2020 Pediatric Research Forum Poster Session
 

Document Type

Poster

Publication Date

9-17-2020

Abstract

Category: Case Report

We present a case of an unusual form of the ductus arteriosus termed “window ductus,” and highlight the importance of early recognition echocardiogram. The patient presented as a 22 week fetus due to advanced maternal age, maternal cardiomyopathy, and an abnormal 4-chamber view on the fetal anatomy ultrasound. Fetal images were consistent with polyvalvular disease with redundancy of the mitral, tricuspid and aortic valves. There was an extremely abnormal pulmonic valve that was thickened, stenotic, and regurgitant due to relative immobility of the cusps, creating a narrow, tunnel-like orifice and post-stenotic dilated main pulmonary artery. The right ventricle was hypertrophic and stiff with decreased systolic function; the left ventricle appeared normal. There was concern for a ductal-dependent lesion given the narrow diameter of the effective pulmonary valve orifice. The ductal arch was not well-identified antenatally, but assumed to be patent due to a normal Doppler flow.

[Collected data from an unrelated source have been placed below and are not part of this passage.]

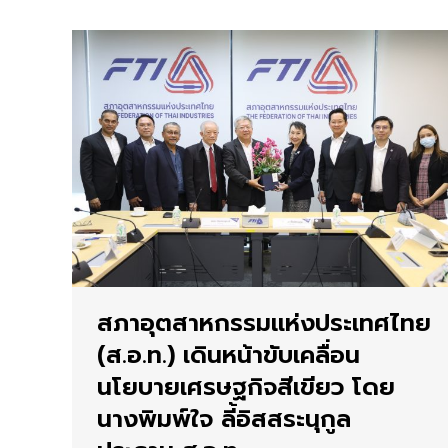
สภาอุตสาหกรรมแห่งประเทศไทย
(ส.อ.ท.) เดินหน้าขับเคลื่อน
นโยบายเศรษฐกิจสีเขียว โดย
นางพิมพ์ใจ ลี้อิสสระนุกูล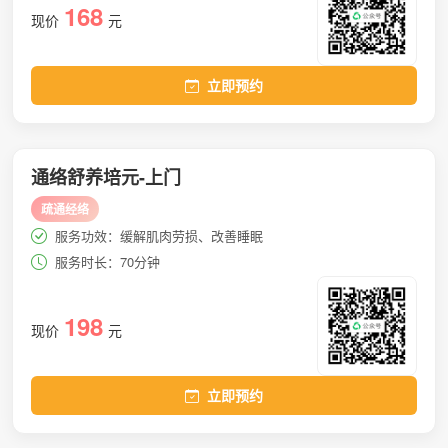
168
现价
元
立即预约
通络舒养培元-上门
疏通经络
服务功效：缓解肌肉劳损、改善睡眠
服务时长：70分钟
198
现价
元
立即预约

The infant was born at 35 weeks due to maternal pre-eclampsia, and significantly cyanotic. Postnatal echo confirmed the aforementioned findings, with the additional finding of a direct communication between the descending aorta and left pulmonary artery. The communication had the appearance an aortopulmonary (AP) window, although in the wrong location, making this connection embryologically different than the usual AP window (neural crest abnormality) or PDA (abnormality of the sixth aortic arch). Prostaglandin therapy was initiated, although its efficacy was uncertain. The patient was urgently transferred to a tertiary center offering surgical repair. At surgery, the lesion was identified as a window ductus, was separated and patched.

This case highlights the importance of appropriate antenatal diagnosis of the fetal ductal arch, particularly in light of a ductal-dependent lesion.